The math wizards at Numberphile have brought back an age-old multiplying algorithm known as halves and doubles, peasant math, Egyptian math, or—as math presenter Johnny Ball describes it—Russian multiplying.

To do the method, begin by writing the two numbers you want to multiply at the top of two columns. In the left column, you progressively halve the number and take the integer floor of any “and a half” values, all the way down to 1. In the right column, you double the number as many times as there are digits in the left column.

Photo by Caroline Delbert

With your completed table, scan through and remove any rows where the left column has an even value. That includes the original term at the very top.

Photo by Caroline Delbert

Now, when you add the remaining terms in the right column, you get the solution.

Photo by Caroline Delbert

The method works for all numbers, and it works either way you arrange your original terms.

Photo by Caroline Delbert

Wait, What's Going On Here?

Johnny Ball presents the method as a fun thing he was taught long ago while hanging out in the “children’s room” of a pub. (Never change, U.K.) The person who taught it to him called it Russian multiplication, and Ball explains that the method originated not in Russia, but thousands of years before in ancient Egypt. And, critically, the method maps to a binary number system.

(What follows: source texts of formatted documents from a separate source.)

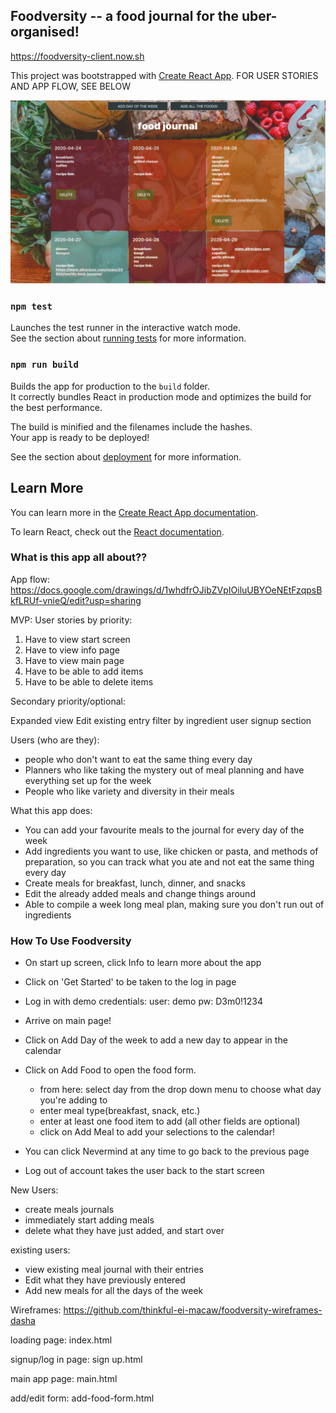 ## Foodversity -- a food journal for the uber-organised!

https://foodversity-client.now.sh

This project was bootstrapped with [Create React App](https://github.com/facebook/create-react-app). FOR USER STORIES AND APP FLOW, SEE BELOW

![App screenshot](https://github.com/damnDasha/foodversity-client/blob/master/public/images/Screen%20Shot%202020-04-23%20at%2012.01.16%20PM.png)

### `npm test`

Launches the test runner in the interactive watch mode.<br />
See the section about [running tests](https://facebook.github.io/create-react-app/docs/running-tests) for more information.

### `npm run build`

Builds the app for production to the `build` folder.<br />
It correctly bundles React in production mode and optimizes the build for the best performance.

The build is minified and the filenames include the hashes.<br />
Your app is ready to be deployed!

See the section about [deployment](https://facebook.github.io/create-react-app/docs/deployment) for more information.

## Learn More

You can learn more in the [Create React App documentation](https://facebook.github.io/create-react-app/docs/getting-started).

To learn React, check out the [React documentation](https://reactjs.org/).

### What is this app all about??

App flow: https://docs.google.com/drawings/d/1whdfrOJibZVpIOiluUBYOeNEtFzqpsBkfLRUf-vnieQ/edit?usp=sharing

MVP:
User stories by priority:

1. Have to view start screen
2. Have to view info page
3. Have to view main page
4. Have to be able to add items
5. Have to be able to delete items

Secondary priority/optional:

Expanded view
Edit existing entry
filter by ingredient
user signup section

Users (who are they):

- people who don't want to eat the same thing every day
- Planners who like taking the mystery out of meal planning and have everything set up for the week
- People who like variety and diversity in their meals

What this app does:

- You can add your favourite meals to the journal for every day of the week
- Add ingredients you want to use, like chicken or pasta, and methods of preparation, so you can track what you ate and
  not eat the same thing every day
- Create meals for breakfast, lunch, dinner, and snacks
- Edit the already added meals and change things around
- Able to compile a week long meal plan, making sure you don't run out of ingredients

### How To Use Foodversity

- On start up screen, click Info to learn more about the app
- Click on 'Get Started' to be taken to the log in page
- Log in with demo credentials: user: demo pw: D3m0!1234
- Arrive on main page!
- Click on Add Day of the week to add a new day to appear in the calendar
- Click on Add Food to open the food form.
  - from here: select day from the drop down menu to choose what day you're adding to
  - enter meal type(breakfast, snack, etc.)
  - enter at least one food item to add (all other fields are optional)
  - click on Add Meal to add your selections to the calendar!
- You can click Nevermind at any time to go back to the previous page

- Log out of account takes the user back to the start screen

New Users:

- create meals journals
- immediately start adding meals
- delete what they have just added, and start over

existing users:

- view existing meal journal with their entries
- Edit what they have previously entered
- Add new meals for all the days of the week

Wireframes:
https://github.com/thinkful-ei-macaw/foodversity-wireframes-dasha

loading page: index.html

signup/log in page: sign up.html

main app page: main.html

add/edit form: add-food-form.html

Binary is the common term for what’s technically the base-2 number system, where values are represented by 0 and 1 positioned in powers of 2. Here are a few integers written out as binary values so you can see the value at each position.

Photo by Caroline Delbert

If you‘re noticing that the “halving and doubling” method bears at least a superficial resemblance to how binary values double from column to column, you’re right. Making binary numbers from decimal (base-10) values is kind of like making change: you find the highest denomination that fits your number without going over, then subtract it. Then you find the highest denomination that fits your new number without going over, and subtract that.

Ancient people still had to do math, but imagine calculating even fairly simple things without any scratch paper—or if you were never taught to write. The method most children learn in school, long multiplication, involves many steps with separate products you have to note and recombine later. Halving and doubling let our ancestors use physical counters and do calculations by “making change.”

If you’re like me, you spent much of the Numberphile video wondering if the method was a trick, like that trick that relies on math facts about the number 9 to make sure you guess someone's “secret number” right every time. And maybe you also wondered about exceptions to this method. As far as I can tell, there really are none. Even a power of 2 itself will break down so that you’ve crossed out everything in both columns except the final one—the final “1,” actually—and that single value is your answer.